Mon tour, aujourd’hui, était venu. C’est le bénéfice de l’âge. Le littéraire que je suis a pour les scientifiques et les chercheurs une admiration éperdue. C’est hallucinant, lorsque l’on y pense, qu’un vaccin contre le Covid, maladie nouvelle et tellement inconnue encore, ait pu être développé en l’espace d’un an seulement. Dans la tragédie que nous vivons à l’échelle du monde depuis les premiers mois de 2020, il y a dans cet exploit le meilleur du génie humain. Imaginons, avec les deuxième, troisième et quatrième vagues, ce que nos vies auraient été si nous n’avions en 2021 d’autre issue pour nous protéger qu’un confinement infini, destructeur moralement, économiquement et socialement. Certes, la campagne de vaccination entamée au cœur de l’hiver a connu des épisodes chaotiques, mais les faits sont là : des millions de personnes ont déjà été vaccinées et le chemin vers l’immunité collective est pris. Voilà pourquoi j’éprouve un profond sentiment de reconnaissance pour les femmes et hommes qui, sans relâche, ont cherché, testé, investi et produit pour que le vaccin arrive au plus vite. Je me suis dit, au retour de Forest, que je devais l’écrire. Il faut vouloir voir le meilleur au milieu d’une épreuve, nouer les fils de l’espoir et affirmer aussi un certain nombre de vérités.
Le vaccin contre le Covid, c’est un droit. Je pense que c’est aussi un devoir. Quand une maladie tue des millions de personnes, fait reculer l’espérance de vie, met l’économie à l’arrêt et entraine la paupérisation de couches entière de notre société, il faut avoir la force d’âme de penser aux autres avant de penser à soi. Cela veut dire se faire vacciner, en laissant de côté toutes les préventions, bonnes ou mauvaises, que l’on peut avoir contre la vaccination, les aiguilles, les firmes pharmaceutiques ou le capitalisme. Il n’est plus temps d’être douillet, craintif, rigide ou révolutionnaire, il est temps, tout simplement, d’être altruiste et citoyen. La vaccination est un devoir civique.

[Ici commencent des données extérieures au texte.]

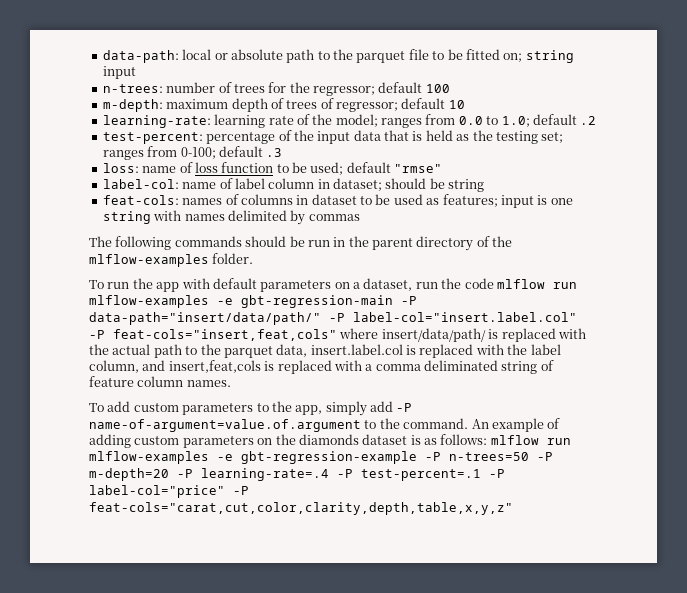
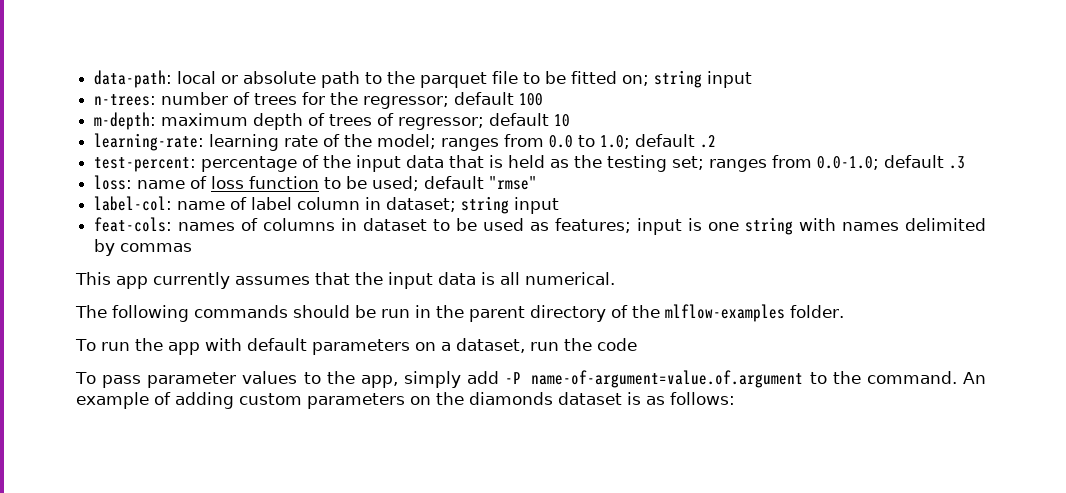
[180,147,216,159] 0-100; -> [817,156,880,170] 0.0-1.0;
[385,178,485,192] should be string -> [461,196,560,214] string input
(360, 217) none -> [75,272,615,289] // This app currently assumes that the input data is all numerical.
[496,279,577,289] [89,295,417,308] [89,312,577,325] [89,328,586,342] [89,344,561,358] [89,360,554,374] [89,376,231,387] [89,401,254,415] mlflow run mlflow-examples -e gbt-regression-main -P data-path="insert/data/path/" -P label-col="insert.label.col" -P feat-cols="insert,feat,cols" where insert/data/path/ is replaced with the actual path to the parquet data, insert.label.col is replaced with the label column, and insert,feat,cols is replaced with a comma deliminated string of feature column names. // To add custom parameters -> [75,371,298,388] // To pass parameter values
[490,435,571,445] [89,451,553,464] [89,468,505,481] [89,485,249,498] [89,502,513,515] mlflow run mlflow-examples -e gbt-regression-example -P n-trees=50 -P m-depth=20 -P learning-rate=.4 -P test-percent=.1 -P label-col="price" -P feat-cols="carat,cut,color,clarity,depth,table,x,y,z" -> (735, 398) none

Bien sûr, toute injection est un risque, mais que pèse ce risque au regard du malheur collectif que nous vivons ? Je ne comprends déjà pas les anti-vaccins en règle générale, et c’est encore moins le cas dans la crise du Covid. La liberté que je défends bec et ongle se conjugue avec l’éthique de responsabilité. Et la solidarité. C’est par la vaccination que nous vaincrons ensemble le Covid, par la construction de l’immunité collective. Il n’y a aucune autre issue pour s’en sortir. Nous nous devons les uns aux autres et c’est maintenant, dans les actes, qu’il faut que chacun le prouve.
Il n’est pas correct d’espérer des autres qu’ils fassent l’effort que l’on se refuse à faire pour soi-même, d’attendre confortablement et égoïstement l’immunité collective à laquelle on aura choisi individuellement de pas contribuer. La société n’est pas faite que de droits, et plus encore lorsqu’elle organise la prise en charge médicale sur la base de la solidarité nationale. En retour, il y a un devoir. Selon l’Institut Pasteur, il faudrait que plus de 90% des adultes soient vaccinés pour que l’on retrouve une vie enfin libérée. C’est cet objectif qu’il faut aller chercher. Ce ne sera pas simple. Qui ne rêve pas de vivre enfin sans masque, de pouvoir embrasser ses amis et ses proches, de voyager à nouveau, de retrouver une vie sociale et familiale, un travail, un avenir ? C’est la vaccination, la vaccination de tous et pour tous, qui le permettra. Ne le devons-nous pas à la mémoire des victimes du Covid, ne le devons-nous pas aux soignants héroïques qui se battent jusque l’épuisement pour sauver des vies ? Il faut convaincre, dépasser les réticences, en appeler au sens du devoir, mobiliser face au péril. Rien n’est encore gagné, a fortiori face au développement des variants, mais il est certain que tout sera perdu si l’on n’atteint pas l’immunité collective. Soyons tous à la hauteur du défi. Il le faut.